* start Supplied entries *

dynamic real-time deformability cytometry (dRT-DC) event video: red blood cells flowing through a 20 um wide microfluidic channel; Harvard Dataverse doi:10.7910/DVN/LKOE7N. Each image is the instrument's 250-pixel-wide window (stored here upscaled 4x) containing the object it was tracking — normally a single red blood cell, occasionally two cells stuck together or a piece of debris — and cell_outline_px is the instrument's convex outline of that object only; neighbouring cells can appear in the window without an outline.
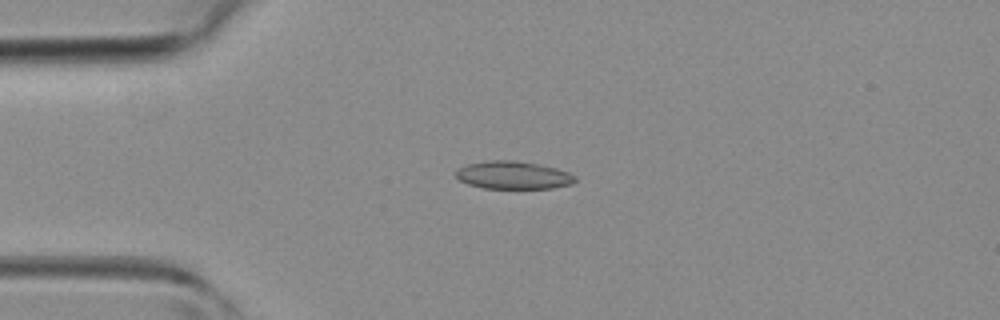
{"species": "common noctule bat (a hibernating species)", "species_latin": "Nyctalus noctula", "temperature_condition": "room temperature", "stored_images_in_passage": 43, "camera_frame_rate_fps": 3000, "um_per_image_px": 0.085, "animal": {"sex": "female", "body_mass_g": 19.3, "forearm_length_mm": 54.1}, "frame": {"image": 1, "passage_image": 10, "time_ms": 3.0, "image_size_px": [1000, 320], "cell_outline_px": [[576, 180], [572, 184], [552, 188], [484, 188], [468, 184], [460, 180], [456, 176], [456, 172], [460, 168], [468, 164], [488, 160], [512, 160], [536, 164], [556, 168], [568, 172], [576, 176]], "centroid_in_image_um": [43.64, 14.89], "position_along_channel_um": 41.4, "area_um2": 19.13}}
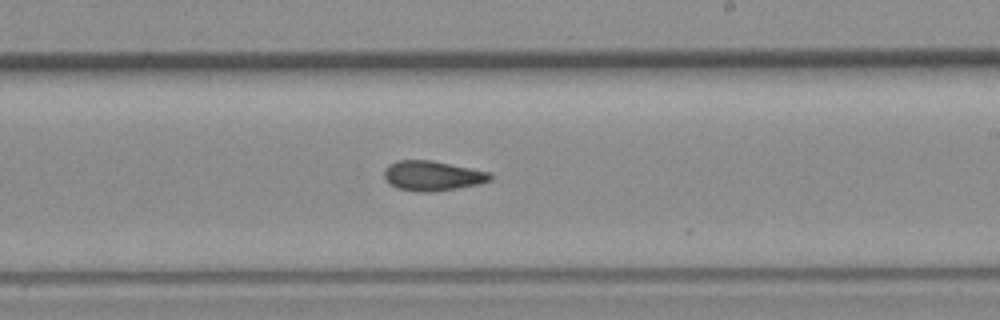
{"frame": {"image": 2, "passage_image": 25, "time_ms": 8.0, "image_size_px": [1000, 320], "cell_outline_px": [[492, 180], [480, 184], [436, 192], [420, 192], [396, 188], [384, 176], [384, 168], [388, 164], [396, 160], [432, 160], [492, 172]], "centroid_in_image_um": [36.79, 14.94], "position_along_channel_um": 252.2, "area_um2": 18.73}}
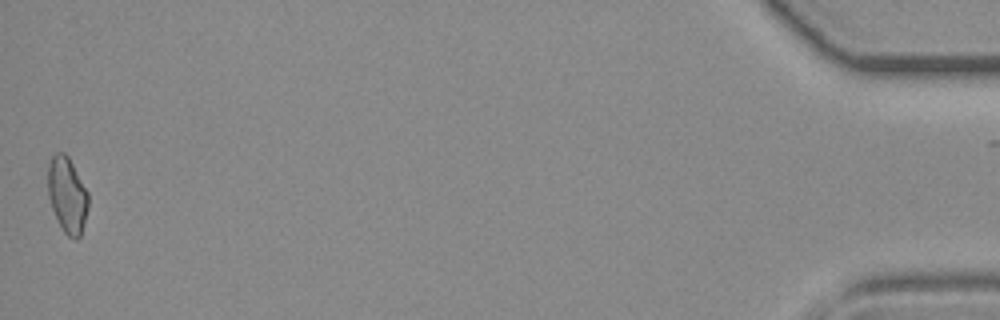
{"frame": {"image": 3, "passage_image": 43, "time_ms": 14.0, "image_size_px": [1000, 320], "cell_outline_px": [[88, 208], [80, 236], [76, 240], [68, 236], [64, 232], [52, 208], [48, 196], [48, 164], [52, 156], [56, 152], [64, 152], [68, 156], [88, 192]], "centroid_in_image_um": [5.71, 16.55], "position_along_channel_um": 429.5, "area_um2": 17.69}}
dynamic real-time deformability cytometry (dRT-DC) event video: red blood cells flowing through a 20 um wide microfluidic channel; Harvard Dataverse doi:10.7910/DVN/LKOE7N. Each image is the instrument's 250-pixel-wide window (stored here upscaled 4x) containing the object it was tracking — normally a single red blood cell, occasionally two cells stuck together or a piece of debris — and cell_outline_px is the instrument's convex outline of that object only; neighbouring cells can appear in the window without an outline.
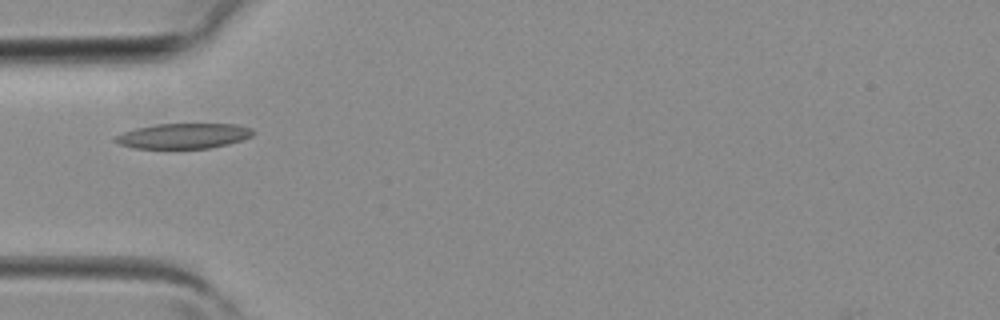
{"species": "common noctule bat (a hibernating species)", "species_latin": "Nyctalus noctula", "temperature_condition": "room temperature", "stored_images_in_passage": 4, "camera_frame_rate_fps": 3000, "um_per_image_px": 0.085, "animal": {"sex": "female", "body_mass_g": 19.3, "forearm_length_mm": 54.1}, "frame": {"image": 1, "passage_image": 4, "time_ms": 1.0, "image_size_px": [1000, 320], "cell_outline_px": [[252, 136], [244, 140], [228, 144], [208, 148], [132, 148], [120, 144], [112, 140], [116, 136], [124, 132], [136, 128], [156, 124], [236, 124], [252, 128]], "centroid_in_image_um": [15.61, 11.55], "position_along_channel_um": 69.4, "area_um2": 20.17}}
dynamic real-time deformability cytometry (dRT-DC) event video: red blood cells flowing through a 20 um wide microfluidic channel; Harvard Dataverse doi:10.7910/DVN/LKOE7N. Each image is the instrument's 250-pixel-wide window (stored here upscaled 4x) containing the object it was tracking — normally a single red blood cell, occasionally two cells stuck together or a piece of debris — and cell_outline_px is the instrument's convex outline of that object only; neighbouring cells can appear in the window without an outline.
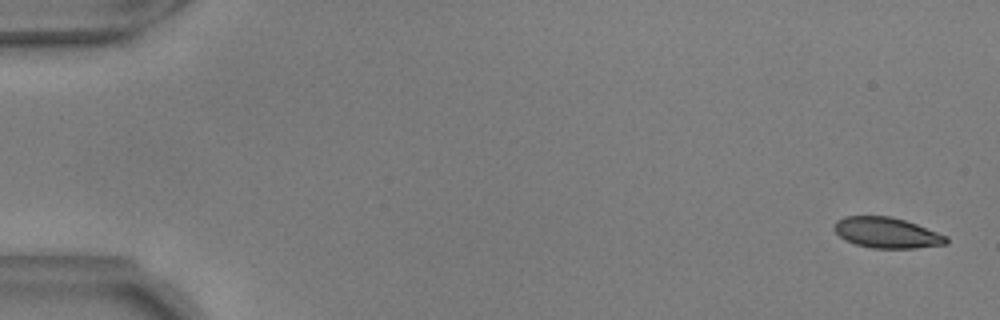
{"species": "common noctule bat (a hibernating species)", "species_latin": "Nyctalus noctula", "temperature_condition": "warm", "stored_images_in_passage": 55, "camera_frame_rate_fps": 3000, "um_per_image_px": 0.085, "animal": {"sex": "male", "body_mass_g": 17.9, "forearm_length_mm": 54.2}, "frame": {"image": 1, "passage_image": 2, "time_ms": 0.333, "image_size_px": [1000, 320], "cell_outline_px": [[948, 244], [916, 248], [872, 248], [856, 244], [844, 240], [832, 228], [836, 220], [844, 216], [892, 216], [916, 224], [948, 236]], "centroid_in_image_um": [75.37, 19.78], "position_along_channel_um": 9.6, "area_um2": 20.11}}
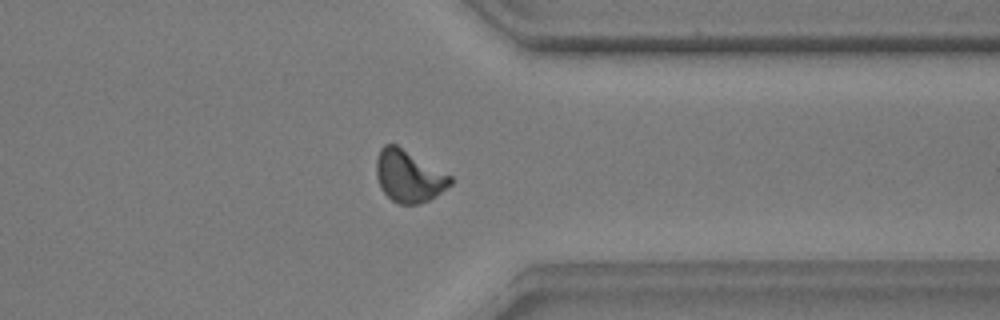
{"frame": {"image": 2, "passage_image": 44, "time_ms": 14.333, "image_size_px": [1000, 320], "cell_outline_px": [[452, 184], [436, 196], [420, 204], [400, 204], [392, 200], [380, 188], [376, 176], [376, 156], [380, 148], [384, 144], [396, 144], [452, 176]], "centroid_in_image_um": [34.73, 14.97], "position_along_channel_um": 376.7, "area_um2": 22.48}}
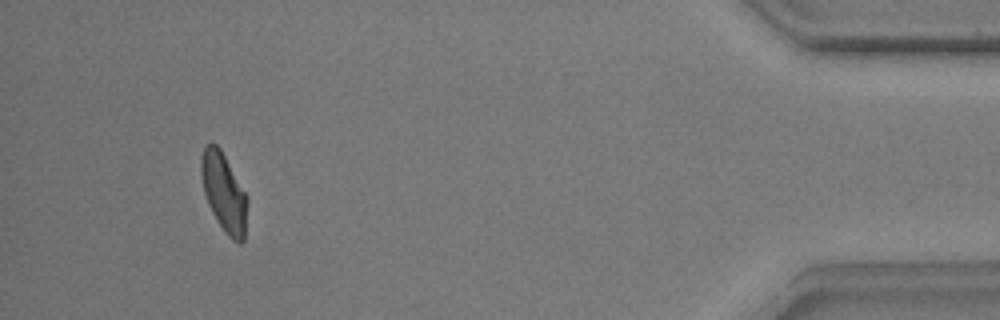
{"frame": {"image": 3, "passage_image": 52, "time_ms": 17.0, "image_size_px": [1000, 320], "cell_outline_px": [[248, 200], [244, 240], [240, 244], [232, 240], [224, 232], [212, 212], [208, 204], [204, 192], [200, 176], [200, 160], [204, 148], [212, 140], [220, 148], [248, 196]], "centroid_in_image_um": [19.03, 16.36], "position_along_channel_um": 416.2, "area_um2": 21.39}, "authors_computed_cell_mechanics": {"area_um2": 21.6172, "velocity_mm_per_s": 3.6929, "shape_relaxation_time_tau1_ms": 4.0782, "shape_relaxation_time_tau2_ms": 1.2668, "deformation_change_tau1": 0.1391, "deformation_change_tau2": 0.0646}}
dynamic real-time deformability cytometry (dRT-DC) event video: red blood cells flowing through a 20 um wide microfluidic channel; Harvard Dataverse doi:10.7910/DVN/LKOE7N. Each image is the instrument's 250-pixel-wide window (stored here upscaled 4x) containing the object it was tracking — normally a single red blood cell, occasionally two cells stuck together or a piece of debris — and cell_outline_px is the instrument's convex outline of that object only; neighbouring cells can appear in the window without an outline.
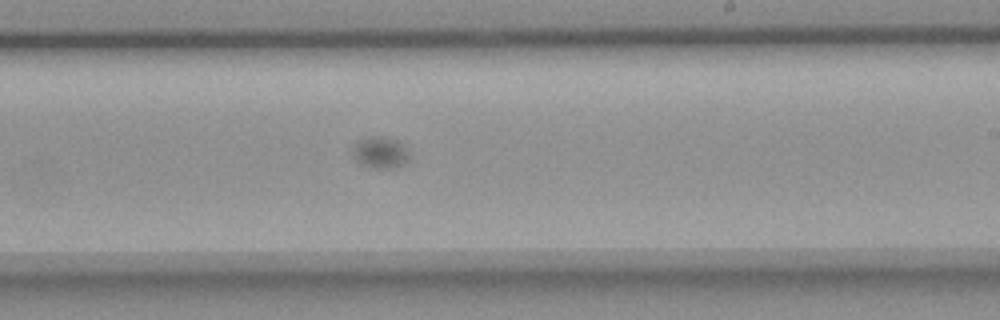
{"species": "common noctule bat (a hibernating species)", "species_latin": "Nyctalus noctula", "temperature_condition": "room temperature", "stored_images_in_passage": 48, "segment_of_instrument_passage": [1, 2], "camera_frame_rate_fps": 3000, "um_per_image_px": 0.085, "animal": {"sex": "female", "body_mass_g": 18.4}, "frame": {"image": 1, "passage_image": 23, "time_ms": 7.333, "image_size_px": [1000, 320], "cell_outline_px": [[408, 160], [404, 164], [396, 168], [368, 168], [356, 160], [352, 156], [352, 148], [360, 140], [368, 136], [384, 136], [400, 140], [404, 144], [408, 156]], "centroid_in_image_um": [32.32, 12.96], "position_along_channel_um": 256.7, "area_um2": 10.64}}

* end Supplied entries *

[What is asked] Retype the whole listing exactly and leave the pictures out.

[Task output]
dynamic real-time deformability cytometry (dRT-DC) event video: red blood cells flowing through a 20 um wide microfluidic channel; Harvard Dataverse doi:10.7910/DVN/LKOE7N. Each image is the instrument's 250-pixel-wide window (stored here upscaled 4x) containing the object it was tracking — normally a single red blood cell, occasionally two cells stuck together or a piece of debris — and cell_outline_px is the instrument's convex outline of that object only; neighbouring cells can appear in the window without an outline.
{"species": "common noctule bat (a hibernating species)", "species_latin": "Nyctalus noctula", "temperature_condition": "room temperature", "stored_images_in_passage": 43, "camera_frame_rate_fps": 3000, "um_per_image_px": 0.085, "animal": {"sex": "female", "body_mass_g": 19.3, "forearm_length_mm": 54.1}, "frame": {"image": 1, "passage_image": 10, "time_ms": 3.0, "image_size_px": [1000, 320], "cell_outline_px": [[576, 180], [572, 184], [552, 188], [484, 188], [468, 184], [460, 180], [456, 176], [456, 172], [460, 168], [468, 164], [488, 160], [512, 160], [536, 164], [556, 168], [568, 172], [576, 176]], "centroid_in_image_um": [43.64, 14.89], "position_along_channel_um": 41.4, "area_um2": 19.13}}
{"frame": {"image": 2, "passage_image": 25, "time_ms": 8.0, "image_size_px": [1000, 320], "cell_outline_px": [[492, 180], [480, 184], [436, 192], [420, 192], [396, 188], [384, 176], [384, 168], [388, 164], [396, 160], [432, 160], [492, 172]], "centroid_in_image_um": [36.79, 14.94], "position_along_channel_um": 252.2, "area_um2": 18.73}}
{"frame": {"image": 3, "passage_image": 43, "time_ms": 14.0, "image_size_px": [1000, 320], "cell_outline_px": [[88, 208], [80, 236], [76, 240], [68, 236], [64, 232], [52, 208], [48, 196], [48, 164], [52, 156], [56, 152], [64, 152], [68, 156], [88, 192]], "centroid_in_image_um": [5.71, 16.55], "position_along_channel_um": 429.5, "area_um2": 17.69}}
dynamic real-time deformability cytometry (dRT-DC) event video: red blood cells flowing through a 20 um wide microfluidic channel; Harvard Dataverse doi:10.7910/DVN/LKOE7N. Each image is the instrument's 250-pixel-wide window (stored here upscaled 4x) containing the object it was tracking — normally a single red blood cell, occasionally two cells stuck together or a piece of debris — and cell_outline_px is the instrument's convex outline of that object only; neighbouring cells can appear in the window without an outline.
{"species": "common noctule bat (a hibernating species)", "species_latin": "Nyctalus noctula", "temperature_condition": "room temperature", "stored_images_in_passage": 4, "camera_frame_rate_fps": 3000, "um_per_image_px": 0.085, "animal": {"sex": "female", "body_mass_g": 19.3, "forearm_length_mm": 54.1}, "frame": {"image": 1, "passage_image": 4, "time_ms": 1.0, "image_size_px": [1000, 320], "cell_outline_px": [[252, 136], [244, 140], [228, 144], [208, 148], [132, 148], [120, 144], [112, 140], [116, 136], [124, 132], [136, 128], [156, 124], [236, 124], [252, 128]], "centroid_in_image_um": [15.61, 11.55], "position_along_channel_um": 69.4, "area_um2": 20.17}}
dynamic real-time deformability cytometry (dRT-DC) event video: red blood cells flowing through a 20 um wide microfluidic channel; Harvard Dataverse doi:10.7910/DVN/LKOE7N. Each image is the instrument's 250-pixel-wide window (stored here upscaled 4x) containing the object it was tracking — normally a single red blood cell, occasionally two cells stuck together or a piece of debris — and cell_outline_px is the instrument's convex outline of that object only; neighbouring cells can appear in the window without an outline.
{"species": "common noctule bat (a hibernating species)", "species_latin": "Nyctalus noctula", "temperature_condition": "warm", "stored_images_in_passage": 55, "camera_frame_rate_fps": 3000, "um_per_image_px": 0.085, "animal": {"sex": "male", "body_mass_g": 17.9, "forearm_length_mm": 54.2}, "frame": {"image": 1, "passage_image": 2, "time_ms": 0.333, "image_size_px": [1000, 320], "cell_outline_px": [[948, 244], [916, 248], [872, 248], [856, 244], [844, 240], [832, 228], [836, 220], [844, 216], [892, 216], [916, 224], [948, 236]], "centroid_in_image_um": [75.37, 19.78], "position_along_channel_um": 9.6, "area_um2": 20.11}}
{"frame": {"image": 2, "passage_image": 44, "time_ms": 14.333, "image_size_px": [1000, 320], "cell_outline_px": [[452, 184], [436, 196], [420, 204], [400, 204], [392, 200], [380, 188], [376, 176], [376, 156], [380, 148], [384, 144], [396, 144], [452, 176]], "centroid_in_image_um": [34.73, 14.97], "position_along_channel_um": 376.7, "area_um2": 22.48}}
{"frame": {"image": 3, "passage_image": 52, "time_ms": 17.0, "image_size_px": [1000, 320], "cell_outline_px": [[248, 200], [244, 240], [240, 244], [232, 240], [224, 232], [212, 212], [208, 204], [204, 192], [200, 176], [200, 160], [204, 148], [212, 140], [220, 148], [248, 196]], "centroid_in_image_um": [19.03, 16.36], "position_along_channel_um": 416.2, "area_um2": 21.39}, "authors_computed_cell_mechanics": {"area_um2": 21.6172, "velocity_mm_per_s": 3.6929, "shape_relaxation_time_tau1_ms": 4.0782, "shape_relaxation_time_tau2_ms": 1.2668, "deformation_change_tau1": 0.1391, "deformation_change_tau2": 0.0646}}
dynamic real-time deformability cytometry (dRT-DC) event video: red blood cells flowing through a 20 um wide microfluidic channel; Harvard Dataverse doi:10.7910/DVN/LKOE7N. Each image is the instrument's 250-pixel-wide window (stored here upscaled 4x) containing the object it was tracking — normally a single red blood cell, occasionally two cells stuck together or a piece of debris — and cell_outline_px is the instrument's convex outline of that object only; neighbouring cells can appear in the window without an outline.
{"species": "common noctule bat (a hibernating species)", "species_latin": "Nyctalus noctula", "temperature_condition": "room temperature", "stored_images_in_passage": 48, "segment_of_instrument_passage": [1, 2], "camera_frame_rate_fps": 3000, "um_per_image_px": 0.085, "animal": {"sex": "female", "body_mass_g": 18.4}, "frame": {"image": 1, "passage_image": 23, "time_ms": 7.333, "image_size_px": [1000, 320], "cell_outline_px": [[408, 160], [404, 164], [396, 168], [368, 168], [356, 160], [352, 156], [352, 148], [360, 140], [368, 136], [384, 136], [400, 140], [404, 144], [408, 156]], "centroid_in_image_um": [32.32, 12.96], "position_along_channel_um": 256.7, "area_um2": 10.64}}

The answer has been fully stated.